① 総則記載事項及び高校の道徳教育の改善
現行の骨格を維持しつつ、高校の全体計画において「中核的な指導の場面」に総合的な探究の時間を新たに追加することが提案された。また、高校の全体計画に「重点目標」の記載を求め、小・中・高の規定に連続性をもたせることが検討されている。道徳教育推進教師については、その役割の共通理解が不十分との指摘を受け、国として参考資料を提供する方向が示された。
② 教科用図書・教材の在り方
現行の「35コマ=35読み物教材」という運用が、「1時間に1教材」という形式を固定化し、深い学びを妨げているとの課題が確認された。これを受け、読み物教材を精選した上で「深める教材」(2コマ目に用いる多様な補助教材)を教科書に充実させ、「考え、議論する道徳」の実装を図ることが提案された。内容項目についても、複数項目を関連付けた指導を解説で明確化する方向が示された。
③ 情報モラルと現代的課題への対応
SNS普及・AI急速浸透・いじめ増加(認知件数約77万件で過去最多)を背景に、情報モラル教育のアップデートが求められた。「してはならないこと」を一方的に教えるのでなく、なぜそうしてしまうのかという葛藤を考え議論する授業へ転換する方向が提示された。AIについては、道徳科の教材として取り扱うことを解説に明示する方向が示されるとともに、技術変化への対応として検定サイクルに合わせた解説の見直しも論点に挙げられた。また、「民主的で持続可能な社会の創り手育成」の観点から、特別活動・社会科との連携強化も提起された。
現場視点の一般的な懸念
「深める教材」の実装リスク 読み物教材を精選して「深める教材」を新設するという構想は合理的に見えるが、「使わなければならない」ものではないと注記しつつも、新たな教材が加わることで授業準備の総量が増加するリスクがある。「複数コマ」前提の授業設計は、週1時間という制約の中でカリキュラム全体の組み替えを必要とし、特に中学・高校では教師の時間的負担として直接跳ね返る。

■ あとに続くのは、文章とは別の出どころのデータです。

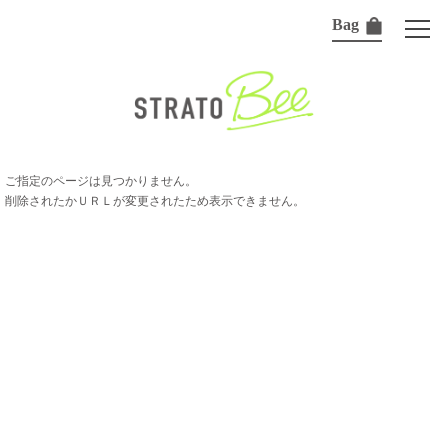
Bag
ご指定のページは見つかりません。
削除されたかＵＲＬが変更されたため表示できません。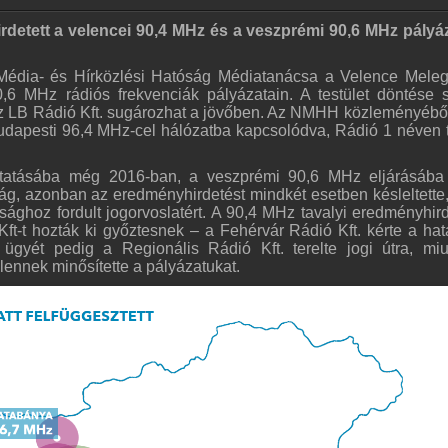
detett a velencei 90,4 MHz és a veszprémi 90,6 MHz pályá
i Média- és Hírközlési Hatóság Médiatanácsa a Velence Mele
 MHz rádiós frekvenciák pályázatain. A testület döntése s
 az LB Rádió Kft. sugározhat a jövőben. Az NMHH közleményéből
budapesti 96,4 MHz-cel hálózatba kapcsolódva, Rádió 1 néven 
tatásába még 2016-ban, a veszprémi 90,6 MHz eljárásába
ág, azonban az eredményhirdetést mindkét esetben késleltette
sághoz fordult jogorvoslatért. A 90,4 MHz tavalyi eredményhir
ft-t hozták ki győztesnek – a Fehérvár Rádió Kft. kérte a hat
 ügyét pedig a Regionális Rádió Kft. terelte jogi útra, mi
lennek minősítette a pályázatukat.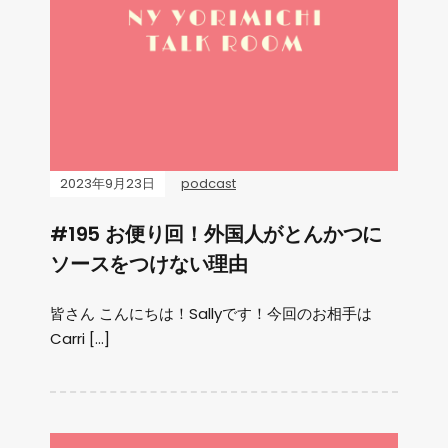
2023年9月23日
podcast
#195 お便り回！外国人がとんかつに
ソースをつけない理由
皆さん こんにちは！Sallyです！今回のお相手は
Carri […]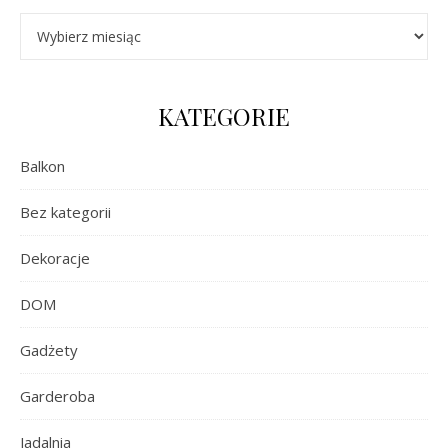
Archiwa
KATEGORIE
Balkon
Bez kategorii
Dekoracje
DOM
Gadżety
Garderoba
Jadalnia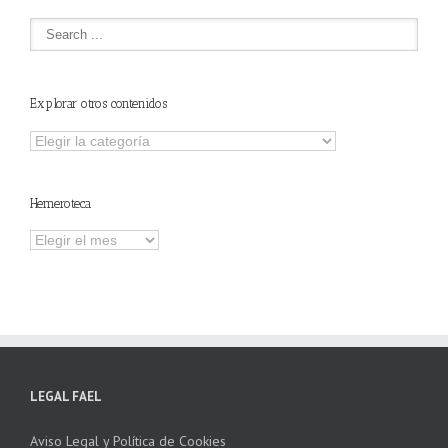
Explorar otros contenidos
Explorar
otros
contenidos
Hemeroteca
Hemeroteca
LEGAL FAEL
Aviso Legal y Política de Cookies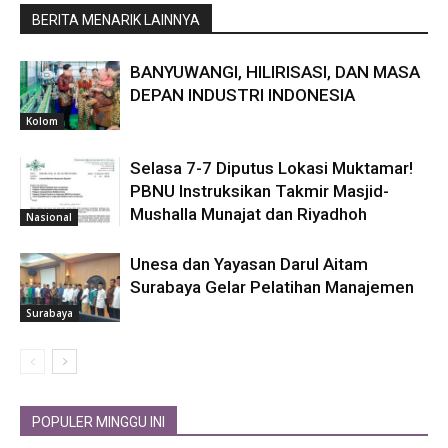
BERITA MENARIK LAINNYA
BANYUWANGI, HILIRISASI, DAN MASA
DEPAN INDUSTRI INDONESIA
Kolom
Selasa 7-7 Diputus Lokasi Muktamar!
PBNU Instruksikan Takmir Masjid-
Mushalla Munajat dan Riyadhoh
Nasional
Unesa dan Yayasan Darul Aitam
Surabaya Gelar Pelatihan Manajemen
Surabaya
POPULER MINGGU INI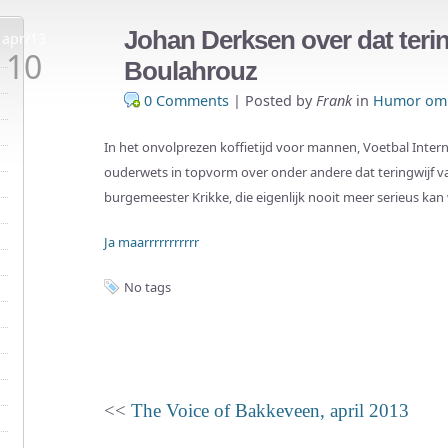
Johan Derksen over dat terin
apr/13
10
Boulahrouz
0 Comments
|
Posted by
Frank
in
Humor om 
In het onvolprezen koffietijd voor mannen, Voetbal Inter
ouderwets in topvorm over onder andere dat teringwijf 
burgemeester Krikke, die eigenlijk nooit meer serieus k
Ja maarrrrrrrrrrr
No tags
<<
The Voice of Bakkeveen, april 2013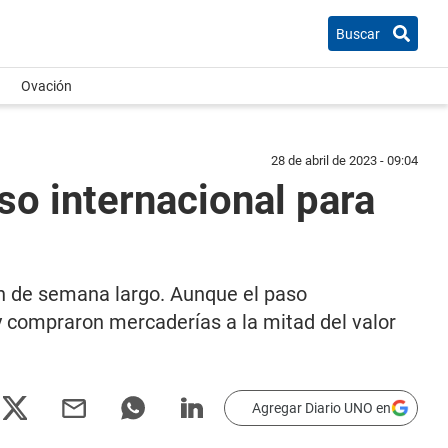
Buscar
Ovación
28 de abril de 2023 - 09:04
aso internacional para
in de semana largo. Aunque el paso
 y compraron mercaderías a la mitad del valor
Agregar Diario UNO en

「深める教材」の質的担保が教科書発行者任せ 多様な「深める教材」の開発は教科書発行者への期待として示されているが、その内容の質や各学校への適合性を誰がどのように評価するかは不明確のままである。形式的に「深める教材」が揃っても、授業で本当に機能するかは教師の力量に依存し、研修なき制度変更になりかねない。
AIの道徳科活用における「本末転倒」リスク 事例で示された生成AI活用は実践としては興味深いが、「自己の考えをしっかりもっていない場合に生成AIの肯定的な意見を自己の考えと思い込んでしまう懸念」が資料自身も認めている。道徳科の核心が「自己内葛藤」にあるとすれば、AIがその葛藤を「先回り」して整理してしまうことで、かえって内省を浅くする危険性がある。ツールの目的化を懸念しながらも、活用事例として肯定的に紹介しているという構造的矛盾が見受けられる。
道徳教育推進教師への過度な集中 推進教師の役割を参考資料等で明示する方向が示されているが、現行でも「諸計画の作成」に50%超が集中しているという調査結果が示すように、役割が増すほど特定教師への負荷集中が進む構造は変わらない。「全教師が協力」という建前が、実態として推進教師一人に集約されている現実への踏み込みが不十分である。
「民主的社会の創り手」論と道徳教育の緊張 「考え、議論する道徳」を主権者教育・社会参画教育と接続しようという方向は理念としては理解できる一方、道徳の内容項目(例:「公共の精神」「国を愛する態度」)には価値の方向性が予め設定されており、「どちらに向かって議論させるか」という問いが回避されたままである。議論の形式が整っていても、結論に向けて誘導される構造が残るとすれば、「考え、議論する道徳」の実装は形式に留まる可能性がある。